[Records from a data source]
========================================================================
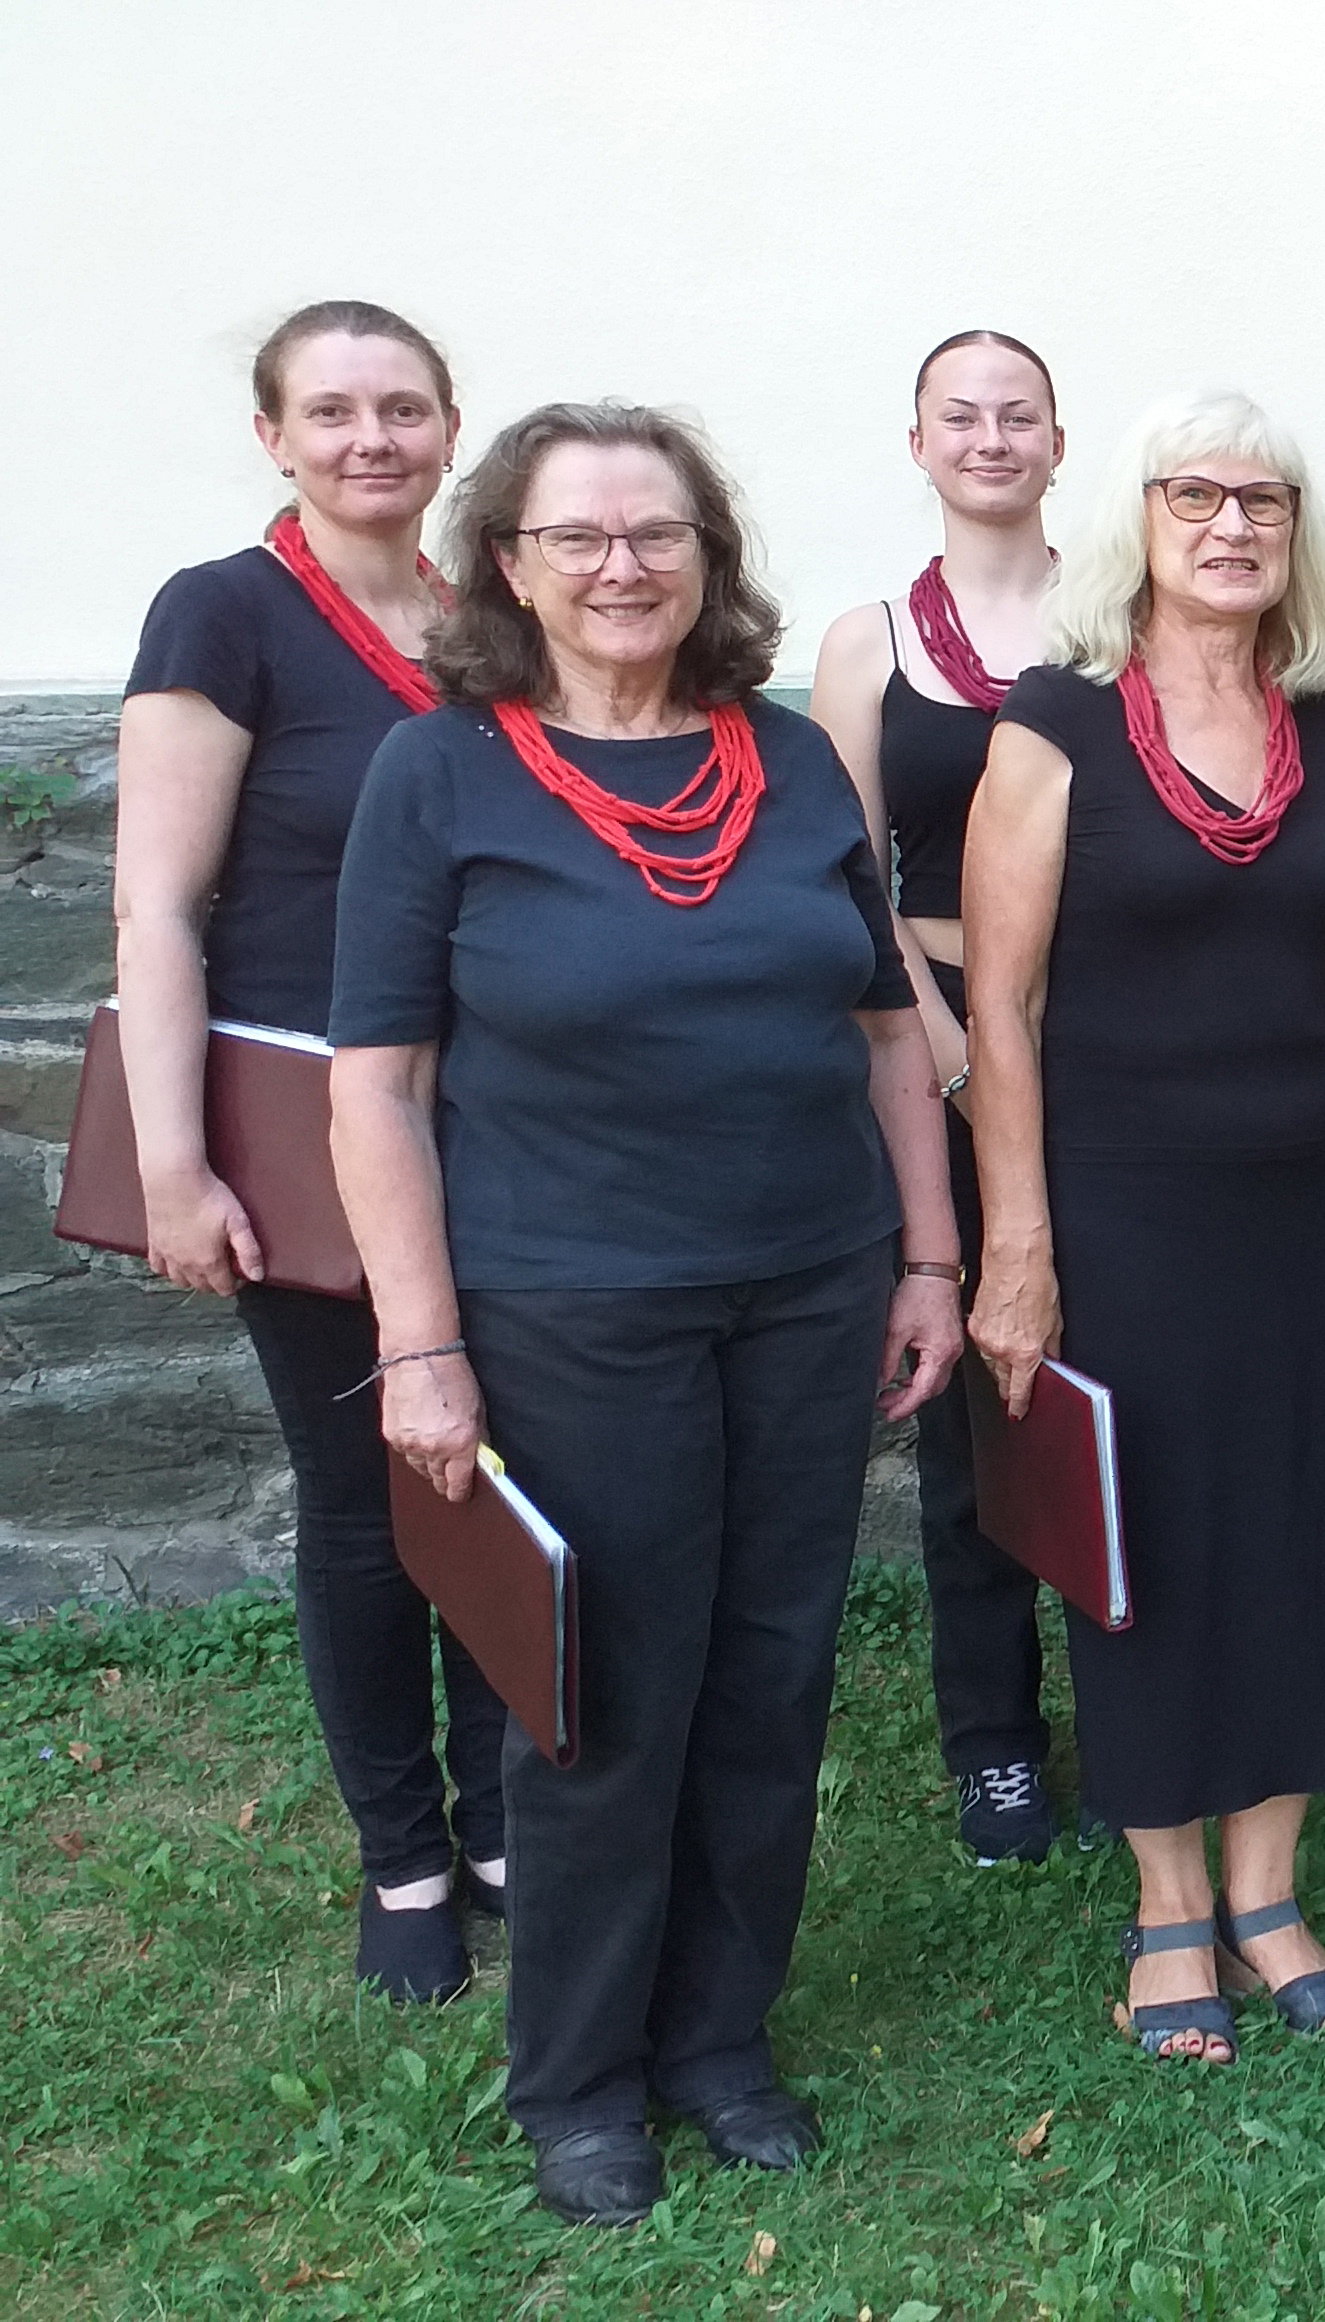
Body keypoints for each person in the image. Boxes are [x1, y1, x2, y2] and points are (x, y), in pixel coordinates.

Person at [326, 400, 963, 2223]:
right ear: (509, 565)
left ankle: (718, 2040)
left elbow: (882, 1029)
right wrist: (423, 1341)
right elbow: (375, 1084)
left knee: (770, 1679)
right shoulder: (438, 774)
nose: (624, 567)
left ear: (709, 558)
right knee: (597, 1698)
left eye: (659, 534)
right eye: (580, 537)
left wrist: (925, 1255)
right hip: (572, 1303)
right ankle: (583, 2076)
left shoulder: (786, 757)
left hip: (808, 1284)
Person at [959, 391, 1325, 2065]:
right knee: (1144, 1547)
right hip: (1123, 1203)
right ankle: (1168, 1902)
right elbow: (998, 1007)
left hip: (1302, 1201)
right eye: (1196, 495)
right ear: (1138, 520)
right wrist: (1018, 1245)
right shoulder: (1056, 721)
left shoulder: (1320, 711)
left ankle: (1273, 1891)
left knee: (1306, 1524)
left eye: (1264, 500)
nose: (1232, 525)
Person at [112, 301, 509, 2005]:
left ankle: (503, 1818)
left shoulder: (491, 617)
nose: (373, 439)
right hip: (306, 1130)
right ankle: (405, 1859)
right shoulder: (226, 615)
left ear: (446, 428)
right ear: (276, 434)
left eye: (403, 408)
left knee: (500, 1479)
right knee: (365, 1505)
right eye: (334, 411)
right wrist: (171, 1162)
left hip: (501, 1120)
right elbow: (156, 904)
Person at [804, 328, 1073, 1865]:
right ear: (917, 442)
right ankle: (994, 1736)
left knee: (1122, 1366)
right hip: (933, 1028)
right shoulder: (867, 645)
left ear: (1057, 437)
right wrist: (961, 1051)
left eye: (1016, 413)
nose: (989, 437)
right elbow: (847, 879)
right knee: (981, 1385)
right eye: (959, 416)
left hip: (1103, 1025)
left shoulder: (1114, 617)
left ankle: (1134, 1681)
========================================================================
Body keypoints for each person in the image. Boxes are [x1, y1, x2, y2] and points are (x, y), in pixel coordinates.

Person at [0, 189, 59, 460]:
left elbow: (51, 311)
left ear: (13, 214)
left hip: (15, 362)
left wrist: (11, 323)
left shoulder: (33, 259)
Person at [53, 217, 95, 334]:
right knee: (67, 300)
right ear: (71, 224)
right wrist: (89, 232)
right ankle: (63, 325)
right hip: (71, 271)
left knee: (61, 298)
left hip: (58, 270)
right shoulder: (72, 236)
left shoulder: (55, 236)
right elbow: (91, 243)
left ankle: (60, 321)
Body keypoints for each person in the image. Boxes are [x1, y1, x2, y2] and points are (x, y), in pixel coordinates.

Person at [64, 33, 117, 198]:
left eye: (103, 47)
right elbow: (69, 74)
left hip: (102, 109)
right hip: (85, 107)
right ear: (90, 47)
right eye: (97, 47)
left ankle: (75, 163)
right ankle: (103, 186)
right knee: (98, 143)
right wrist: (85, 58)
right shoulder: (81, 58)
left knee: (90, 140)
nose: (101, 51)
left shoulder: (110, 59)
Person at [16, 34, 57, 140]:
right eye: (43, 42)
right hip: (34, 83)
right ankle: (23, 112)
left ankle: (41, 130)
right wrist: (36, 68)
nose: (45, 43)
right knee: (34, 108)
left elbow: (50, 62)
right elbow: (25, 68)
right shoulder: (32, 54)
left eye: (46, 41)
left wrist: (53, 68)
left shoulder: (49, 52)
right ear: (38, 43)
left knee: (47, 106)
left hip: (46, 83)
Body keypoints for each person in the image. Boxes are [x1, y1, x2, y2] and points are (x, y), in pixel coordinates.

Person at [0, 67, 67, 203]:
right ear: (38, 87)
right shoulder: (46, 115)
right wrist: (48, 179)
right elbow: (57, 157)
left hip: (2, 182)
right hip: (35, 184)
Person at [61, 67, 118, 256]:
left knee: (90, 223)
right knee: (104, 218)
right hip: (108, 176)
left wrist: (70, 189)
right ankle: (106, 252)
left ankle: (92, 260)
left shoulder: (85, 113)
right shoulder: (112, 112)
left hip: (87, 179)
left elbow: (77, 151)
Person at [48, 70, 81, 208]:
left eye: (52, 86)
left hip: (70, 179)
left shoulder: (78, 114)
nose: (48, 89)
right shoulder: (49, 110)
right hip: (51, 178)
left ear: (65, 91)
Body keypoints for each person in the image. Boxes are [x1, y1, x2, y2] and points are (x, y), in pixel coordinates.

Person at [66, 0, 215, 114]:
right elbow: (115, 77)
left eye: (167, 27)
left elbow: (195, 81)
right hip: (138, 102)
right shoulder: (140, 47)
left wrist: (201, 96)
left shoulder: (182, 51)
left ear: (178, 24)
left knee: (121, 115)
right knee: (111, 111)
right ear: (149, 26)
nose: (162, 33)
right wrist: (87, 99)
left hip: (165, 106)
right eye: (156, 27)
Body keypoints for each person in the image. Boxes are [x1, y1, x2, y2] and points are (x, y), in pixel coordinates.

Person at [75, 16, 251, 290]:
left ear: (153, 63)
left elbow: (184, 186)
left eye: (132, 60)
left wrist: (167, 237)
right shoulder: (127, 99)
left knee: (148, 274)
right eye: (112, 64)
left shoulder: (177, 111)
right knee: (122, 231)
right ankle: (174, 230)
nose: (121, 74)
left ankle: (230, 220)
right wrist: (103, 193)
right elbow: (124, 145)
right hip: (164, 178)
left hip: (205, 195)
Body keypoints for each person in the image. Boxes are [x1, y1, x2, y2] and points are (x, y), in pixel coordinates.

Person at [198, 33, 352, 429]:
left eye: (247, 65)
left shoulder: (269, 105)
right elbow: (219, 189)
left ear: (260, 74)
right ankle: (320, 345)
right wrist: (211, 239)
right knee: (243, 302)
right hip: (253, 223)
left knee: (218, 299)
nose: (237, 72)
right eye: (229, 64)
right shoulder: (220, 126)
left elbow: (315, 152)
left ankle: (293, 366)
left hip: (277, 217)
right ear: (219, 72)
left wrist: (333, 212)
========================================================================
** EXERCISE DESCRIPTION **
Your answer should consist only of the lines above between the line holding "right ankle: (63, 325)" and the line holding "right elbow: (25, 68)", inclusive, each transcribed exactly.

** SOLVED EXERCISE **
right ankle: (63, 325)
right hip: (71, 271)
left knee: (61, 298)
left hip: (58, 270)
right shoulder: (72, 236)
left shoulder: (55, 236)
right elbow: (91, 243)
left ankle: (60, 321)
Body keypoints for each person in the image. Boxes are [x1, y1, x2, y2] and points are (x, y), in pixel coordinates.

Person at [64, 33, 117, 198]:
left eye: (103, 47)
right elbow: (69, 74)
left hip: (102, 109)
right hip: (85, 107)
right ear: (90, 47)
right eye: (97, 47)
left ankle: (75, 163)
right ankle: (103, 186)
right knee: (98, 143)
right wrist: (85, 58)
right shoulder: (81, 58)
left knee: (90, 140)
nose: (101, 51)
left shoulder: (110, 59)
Person at [16, 34, 57, 140]:
right eye: (43, 42)
right hip: (34, 83)
right ankle: (23, 112)
left ankle: (41, 130)
right wrist: (36, 68)
nose: (45, 43)
right knee: (34, 108)
left elbow: (50, 62)
right elbow: (25, 68)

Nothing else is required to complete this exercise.